Psaki Beyaz Saray’da düzenlediği basın toplantısında tahliyelerle ilgili soruları cevaplarken ulaşabildikleri herkese ulaşarak Afganistan’dan tahliye sürecini yürüttüklerini belirtti. İlk kez Afganistan’dan tahliye edilen Amerikan vatandaşlarının sayısına ilişkin net rakam paylaşan Psaki, 24 Ağustos itibarıyla “4 binden fazla ABD pasaportlu kişiyi tahliye ettik. Vatandaşların aileleri de eklendiğinde bu rakam artıyor” dedi. Taliban’ın yaptığı ve Afganistan’dan ayrılmak isteyenlerin havalimanlarına erişimi kısıtlayacağı yönündeki açıklamasını da değerlendiren Psaki, kendileriyle çalışan ve Özel Göçmen Vizesi alma hakkı bulunan kişilerin güvenli şekilde havalimanına ulaşması için çalıştıklarını vurguladı.
Zirvenin ardından açıklamada bulunan İngiltere Başbakanı Boris Johnson, Taliban yönetiminin Afganistan’da “31 Ağustos ve sonrasında” ayrılmak isteyenler için güvenli bir geçişi garanti etmesinin G7 liderlerinin ilk şartı” olduğunu söyledi. Başbakan Johnson, G7 liderlerinin Afganların ülkeden güvenli geçişine izin verilmesine bağlı olarak Taliban ile angajman için bir “yol haritası” üzerinde anlaştıklarını söyledi. Johnson G7 liderlerinin, Taliban’dan “31 Ağustos sonrasında da Afganistan’dan ayrılmak isteyenlere güvenli bir geçiş sağlanmasını garanti etmesini istediklerini” açıkladı. İngiltere tahliyeler tamamlanana kadar Afganistan’da 1,000 kadar askerini tutmayı planlıyordu ancak Amerikan güçlerinin çekilmesiyle bu sayının güvenliği sağlama konusunda yeterli olmayacağı yönünde endişeler artıyor.

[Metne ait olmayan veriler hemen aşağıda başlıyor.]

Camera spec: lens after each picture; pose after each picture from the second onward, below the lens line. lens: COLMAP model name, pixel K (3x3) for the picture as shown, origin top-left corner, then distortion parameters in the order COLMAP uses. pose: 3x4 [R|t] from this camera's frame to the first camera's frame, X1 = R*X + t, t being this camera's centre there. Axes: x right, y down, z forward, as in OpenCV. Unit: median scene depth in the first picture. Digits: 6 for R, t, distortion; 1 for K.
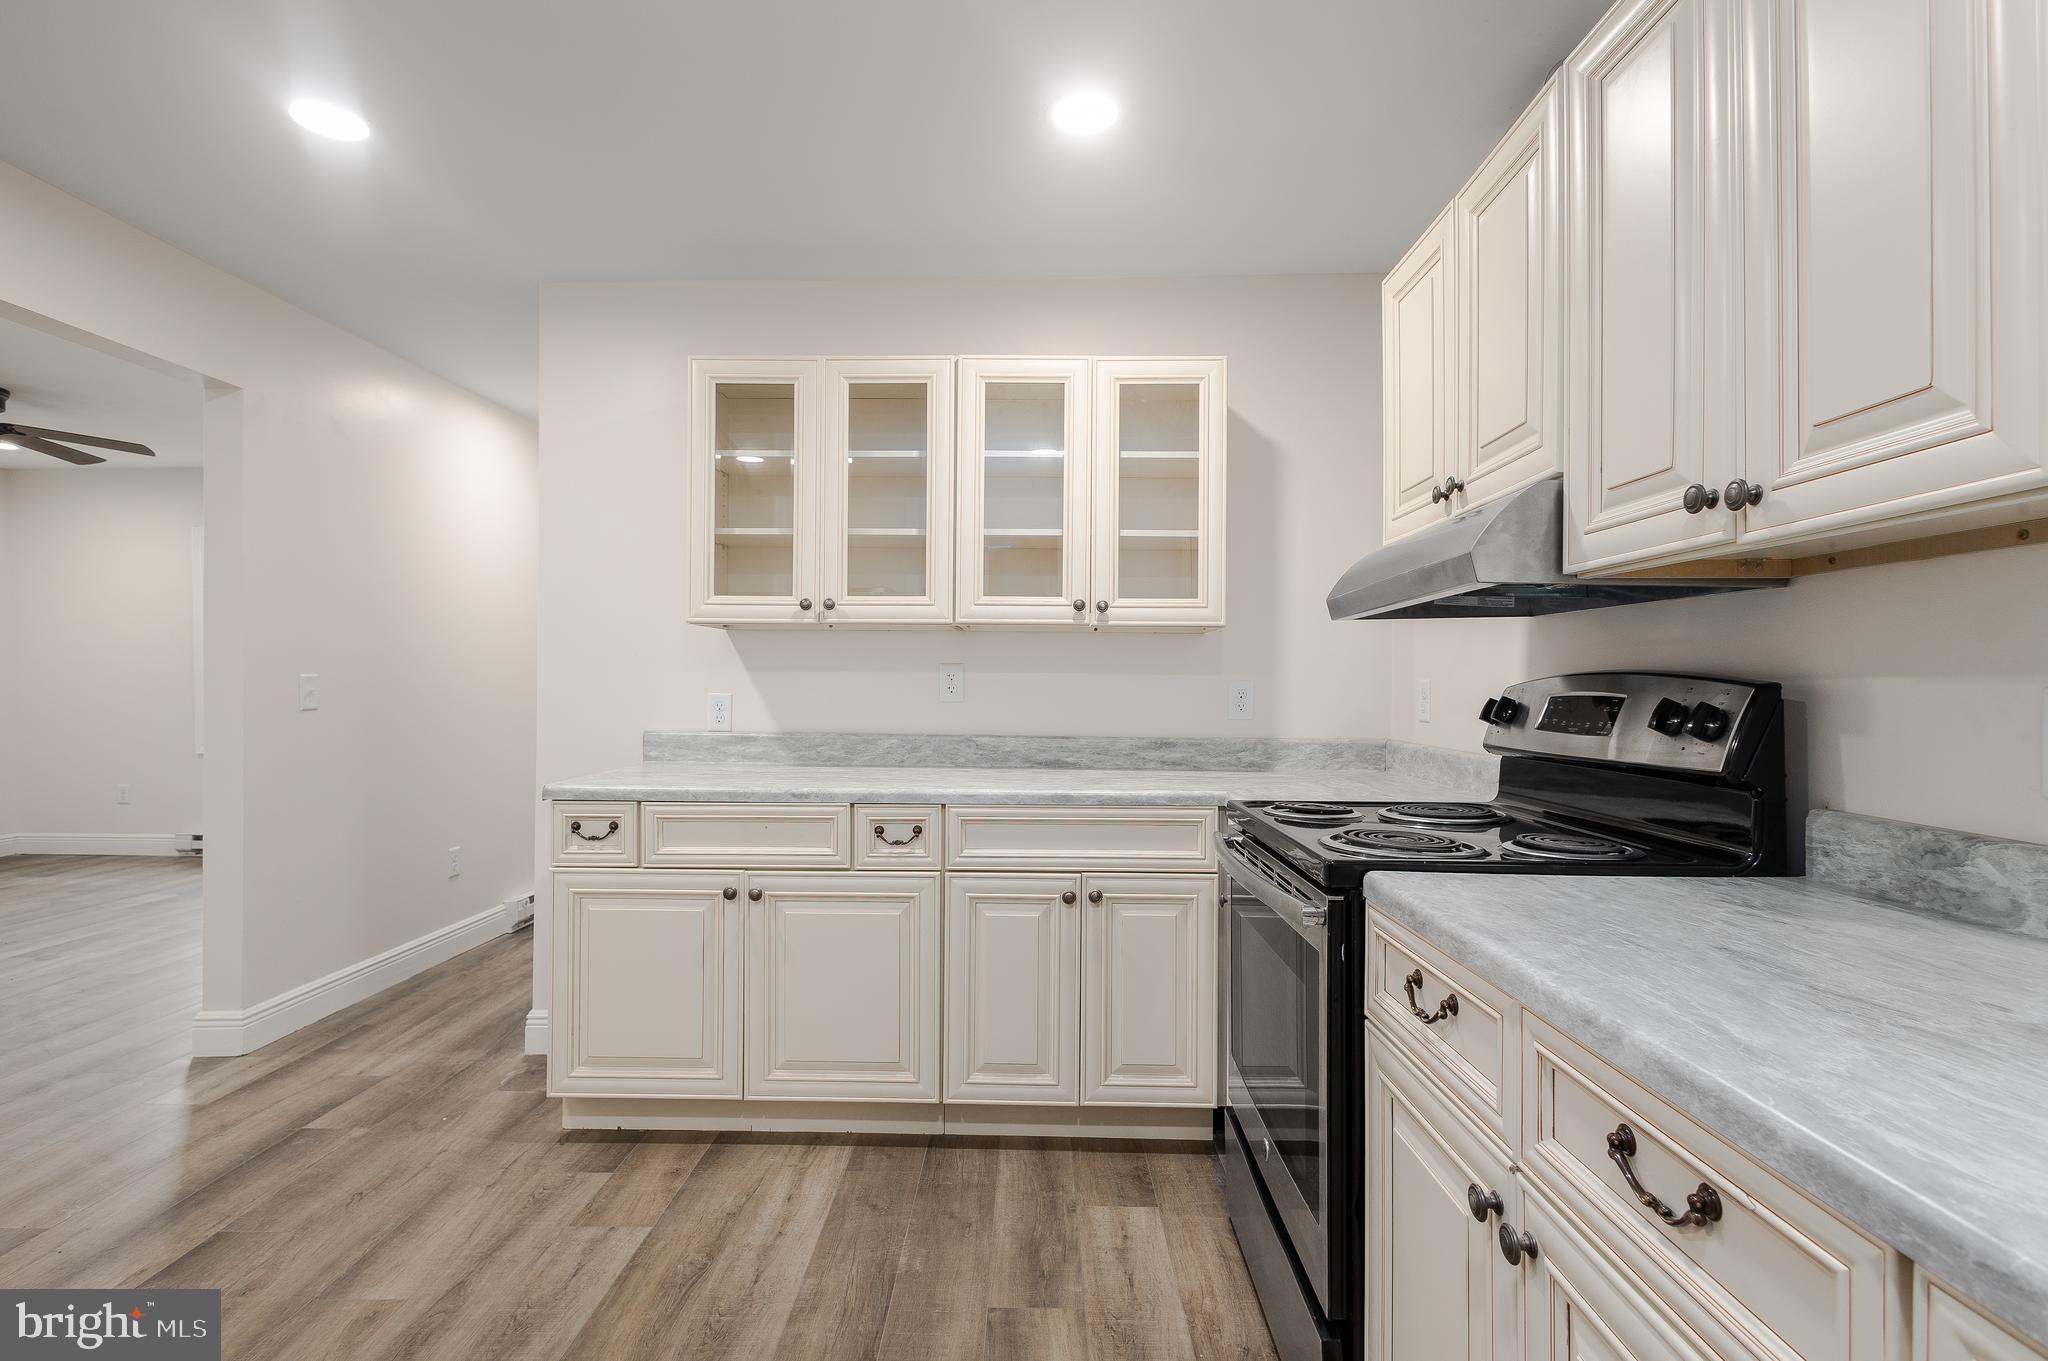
lens RADIAL K [[954.0, 0, 1018.9], [0, 954.0, 678.1], [0, 0, 1]] dist [0.013311, 0.000332]
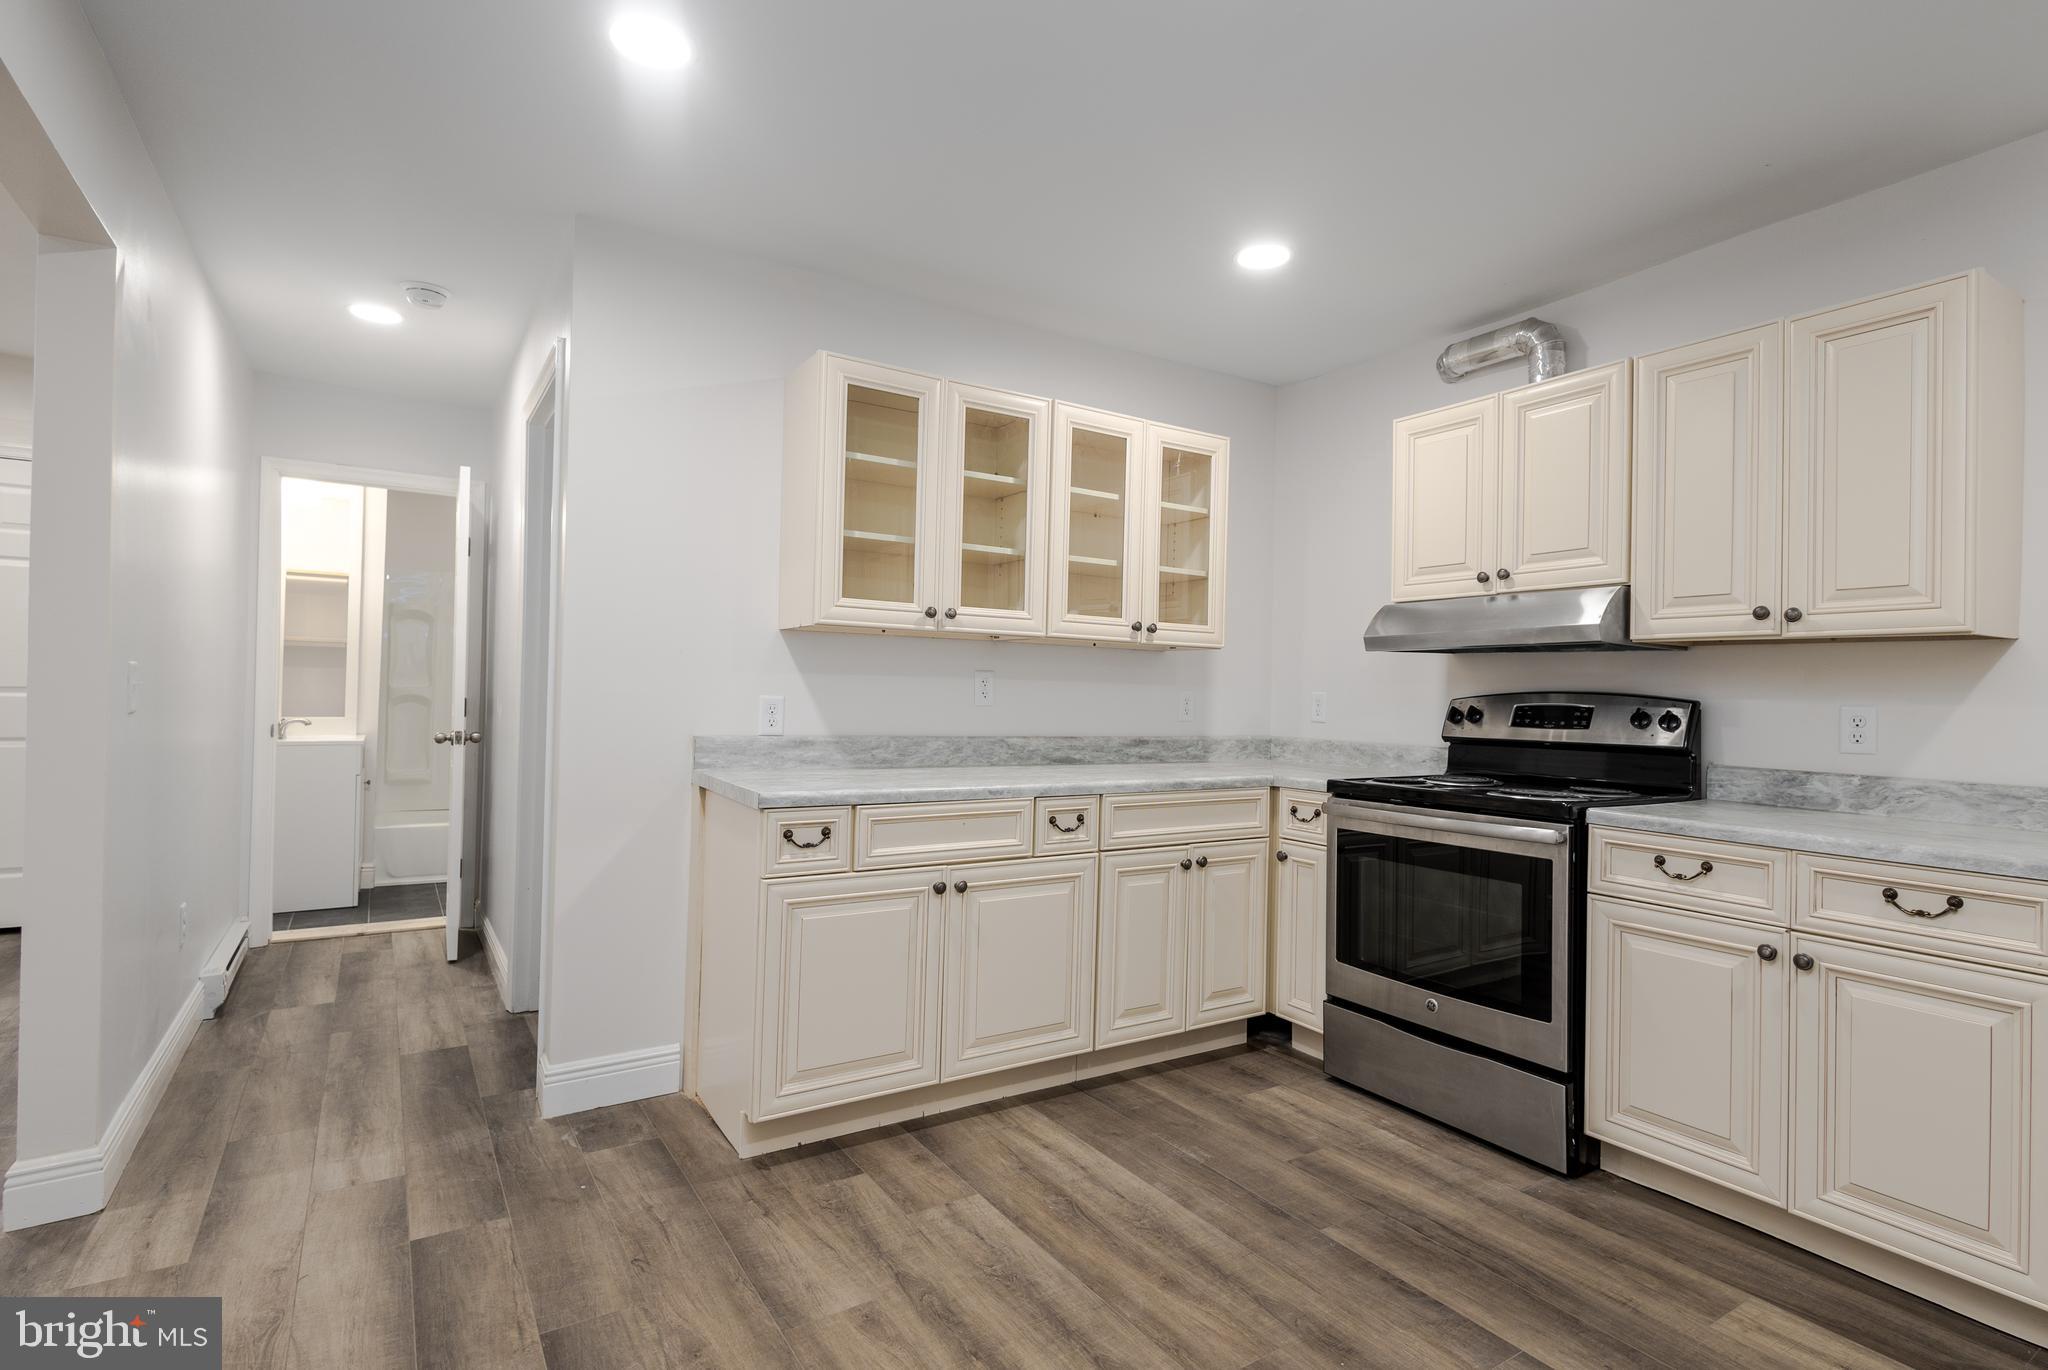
lens RADIAL K [[998.8, 0, 1029.5], [0, 998.8, 685.3], [0, 0, 1]] dist [0.012355, -0.000089]
pose [[0.830126, 0.016655, 0.557328, -0.827632], [-0.020219, 0.999796, 0.000238, 0.000187], [-0.557210, -0.011466, 0.830293, 0.035514]]
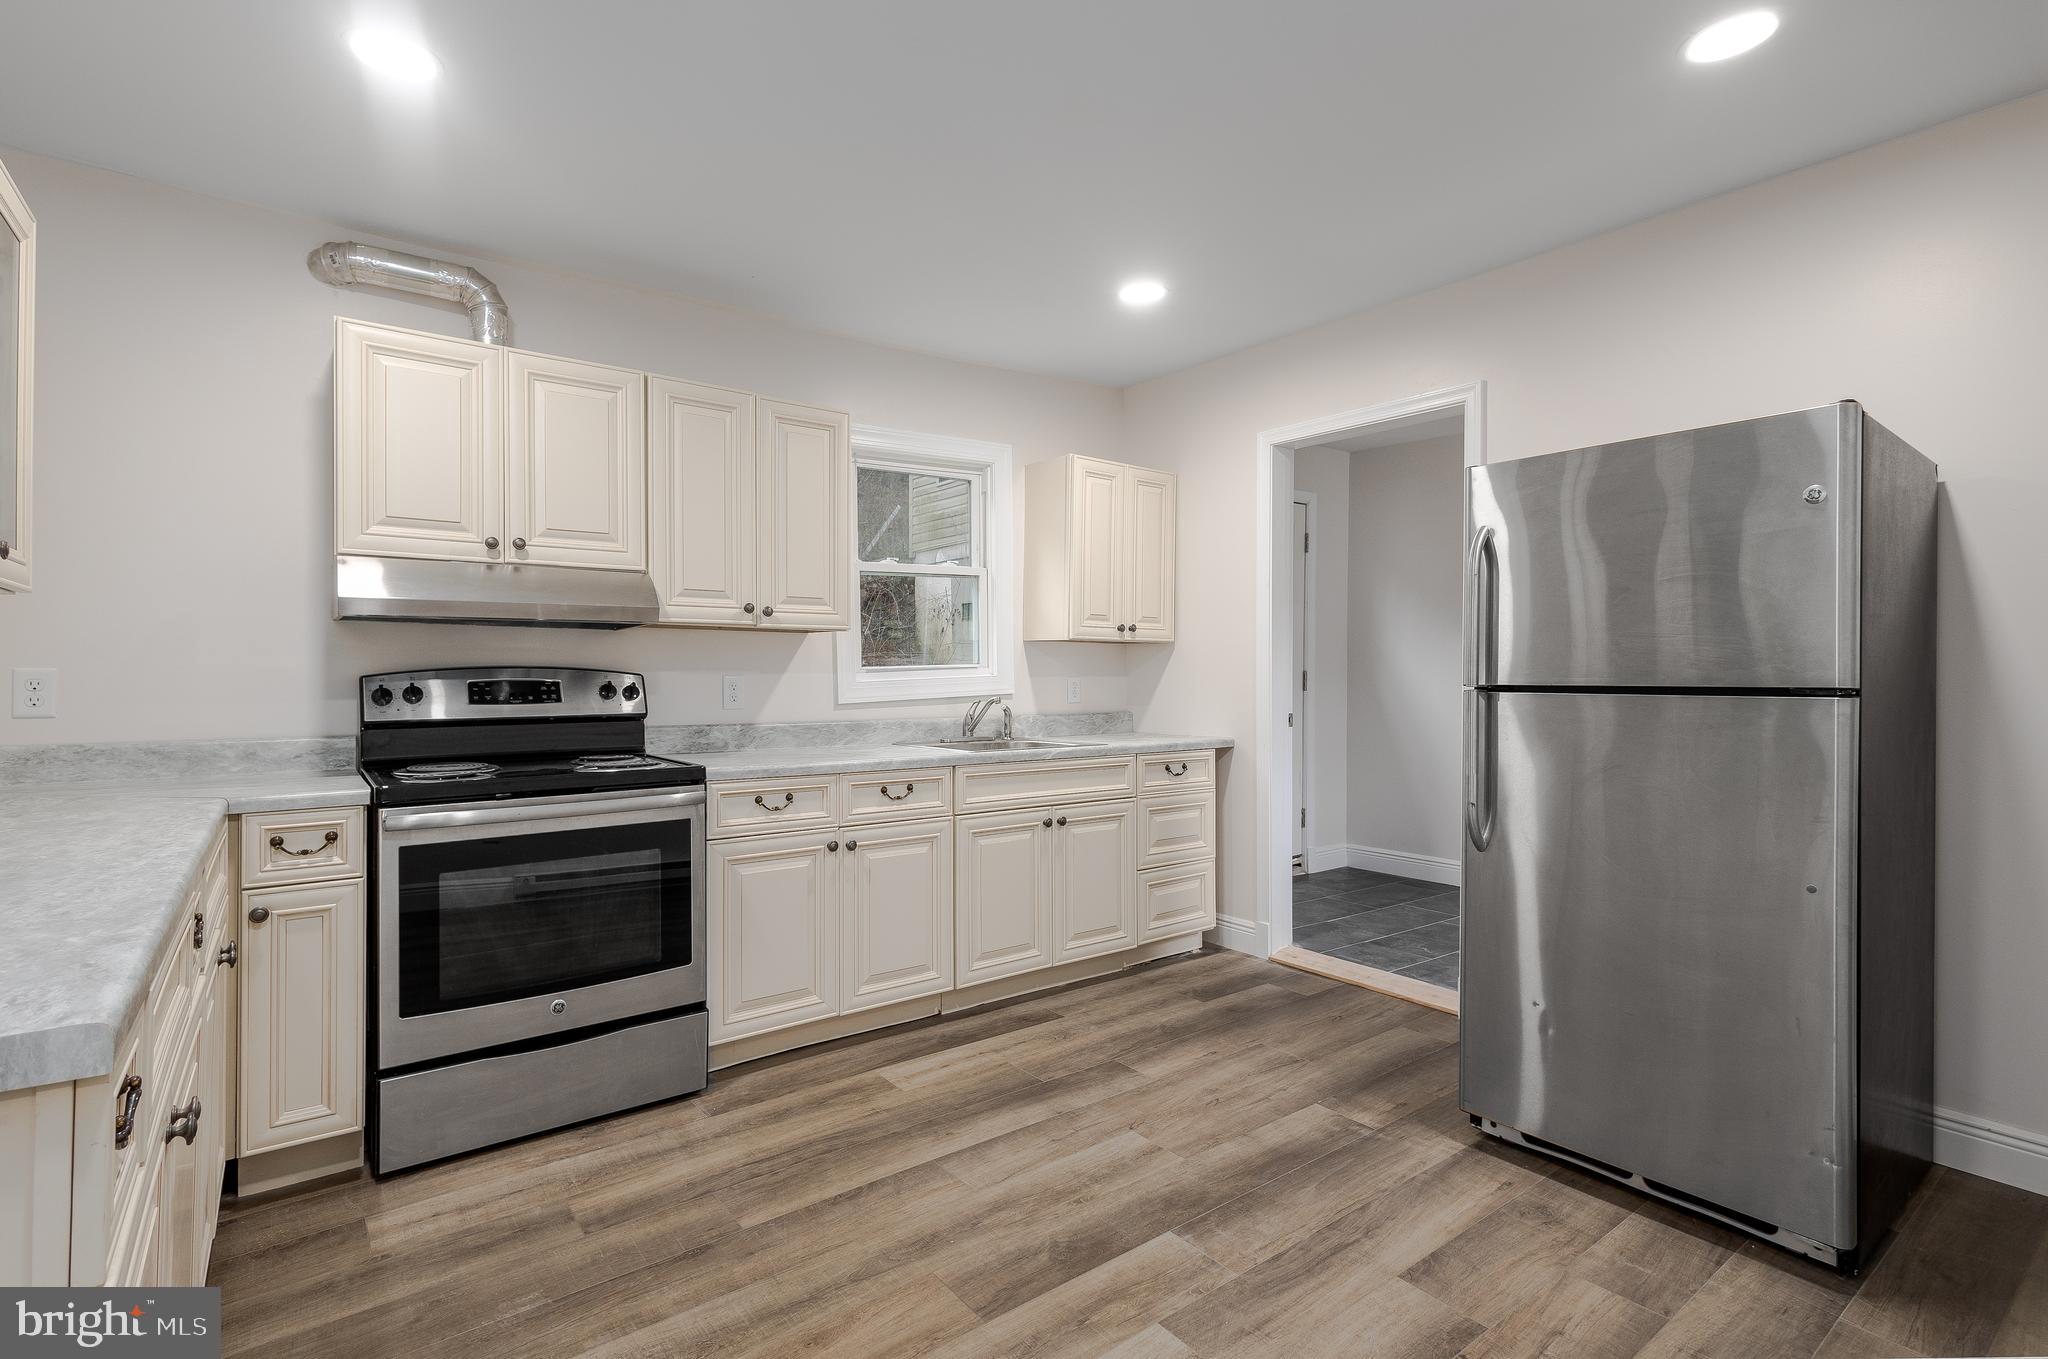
lens RADIAL K [[963.3, 0, 1026.3], [0, 963.3, 675.0], [0, 0, 1]] dist [0.009329, -0.000204]
pose [[-0.624224, -0.003495, 0.781238, -0.909376], [-0.008299, 0.999963, -0.002158, 0.003056], [-0.781201, -0.007830, -0.624230, 0.968197]]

Zirve öncesi G7 üyesi İngiltere, Almanya ve Fransa, tahliye operasyonlarının güvenli biçimde yapılabilmesi için ABD’den askerlerini 31 Ağustos’tan biraz daha uzun süre Afganistan’da tutmasını istemişti. AB Dış İlişkiler Yüksek Temsilcisi Josep Borrell de “Matematik hesapla bile ABD’nin tüm vatandaşlarını 31 Ağustos’ta Kabil’den tahliye etmesinin olanaksız olduğunu, bu nedenle bir kaç gün daha kalması gerektiğini” ifade etmişti. Ancak Başkan Biden’ın bu baskılara rağmen defaatle ifade ettiği Amerikan birliklerinin bu tarihin ötesinde kalmayacakları ve bu şekilde daha önce Taliban’la yapılan barış antlaşmasına sadık kalacaklarını açıklaması diğer ülke askerlerinin ülkeyi terk etmek durumunda kalacaklarını gösterdi.